Scenario 4: Federal or enterprise buyer already on a hyperscaler

The hyperscaler markup question surfaces here. Azure OpenAI, AWS Bedrock, and Google Vertex AI typically price 15–40% above direct API rates for equivalent models (illustrative benchmark range; actual rates vary by enterprise agreement and model tier). What the markup buys: FedRAMP authorization, data residency controls, VNet and private endpoint access, existing enterprise billing relationships, and SLA commitments that direct API access doesn't provide.

For a federal buyer, "why are we paying more through Azure?" often has a one-word answer: FedRAMP. The agency can't use the direct OpenAI API in a FedRAMP-authorized environment. That premium is the compliance cost, already negotiated into the existing cloud relationship.
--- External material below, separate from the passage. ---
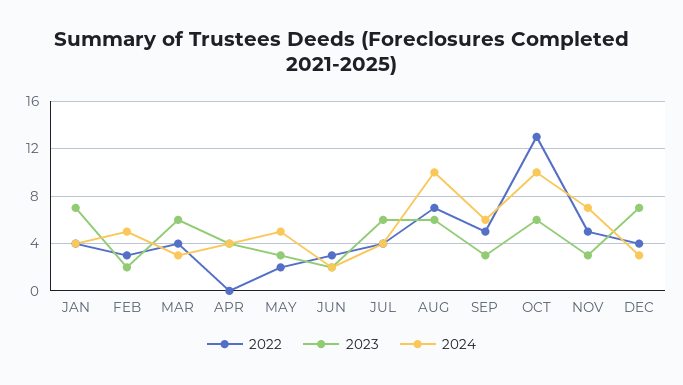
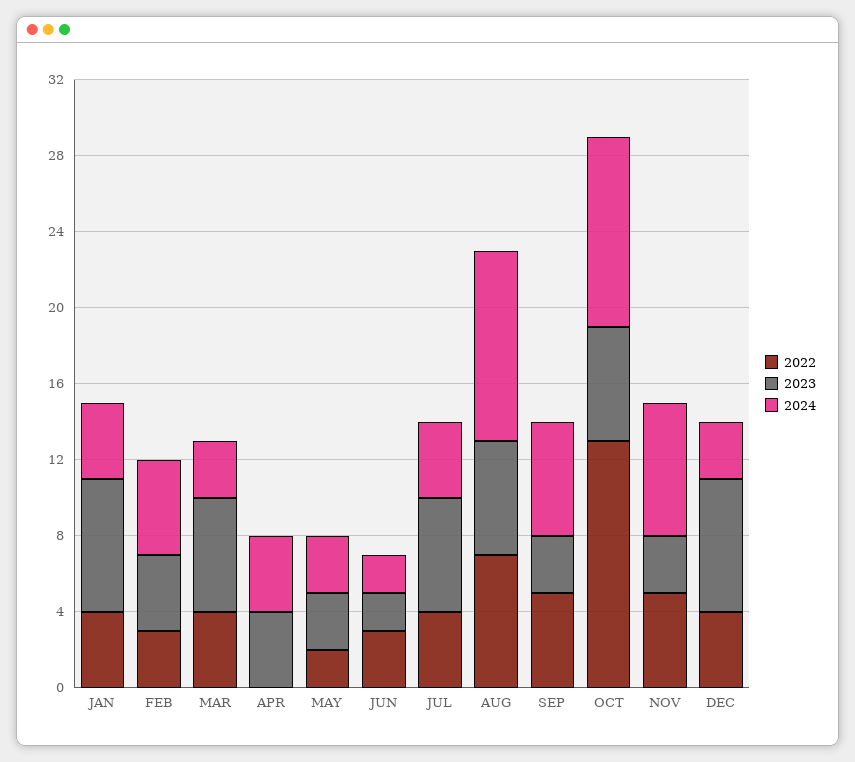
2023, FEB: 2 -> 4
2024, MAY: 5 -> 3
For an enterprise buyer, the effective markup may be lower than list price suggests. Enterprise Agreement discounts on the hyperscaler's broader cloud spend often reduce the marginal cost of AI services below the published delta. Ask what their EA discount structure does to that number before assuming the markup is 25%.

Field Language Guide

Don't say	Do say	Why it matters
"AI usage fees"	"Per-token inference costs"	Buyers who've read their vendor quotes use token-based language; matching it signals fluency
"The model charges per request"	"This endpoint uses per-call pricing"	"Request" is ambiguous; "call" maps to the API invocation unit buyers see in billing
"Provisioned is cheaper"	"Provisioned throughput breaks even at sustained utilization above roughly 65%"	"Cheaper" without a utilization condition is wrong half the time
"You're paying extra for Azure"	"The hyperscaler tier includes FedRAMP authorization and data residency controls"	Framing the markup as a compliance cost preserves the buyer's existing cloud relationship
"Caching saves money"	"Prompt caching reduces input costs on repeated prefixes — the savings depend on prefix length and call volume"	Unqualified savings claims get tested; qualified claims get trusted
"Token costs"	"Input token costs" or "output token costs"	Input and output rates differ by 3–5x on most models; conflating them produces wrong estimates
"Committed use"	"Provisioned throughput"	"Committed use" is GCP's term; "provisioned throughput" is the cross-provider term that appears in most contracts
"This will save you 30–50%"	"At sustained utilization above 65%, provisioned throughput typically reduces per-token costs 30–50% versus on-demand"	The savings figure without the utilization condition sets up a disappointed buyer
"The cache hit rate"	"The cache hit rate, which depends on provider infrastructure and prompt structure"	Buyers asking about SLAs need to know cache hits aren't guaranteed by contract
"AI API pricing"	"Inference pricing"	"Inference" is the term in vendor contracts and procurement documents; "API pricing" is vague and doesn't survive a procurement review

“

Okta Concept Mapping

The IDAM analog for provisioned throughput is concurrent session licensing — the model where you buy a pool of capacity and pay whether the pool is full or not. The mapping holds structurally: both involve committing to a capacity ceiling, both reward predictable utilization patterns, and both penalize overcommitment. Where it breaks: concurrent session licenses are sized against user counts, which are relatively stable and forecastable. AI inference workloads are sized against tokens-per-minute, which can spike by orders of magnitude within a single agent run. A buyer comfortable sizing concurrent session licenses may underestimate how variable AI throughput requirements actually are, and undercommit to provisioned capacity in a way that leaves them paying on-demand rates for their peak load anyway. Before provisioned throughput enters the proposal, ask: "What does your peak-to-average inference ratio look like?" If they don't know, the commitment is premature.

All pricing figures in this piece are illustrative benchmarks derived from published provider documentation as of the date of writing. Inference pricing changes frequently. Verify current rates against provider documentation before using figures in a customer conversation or proposal.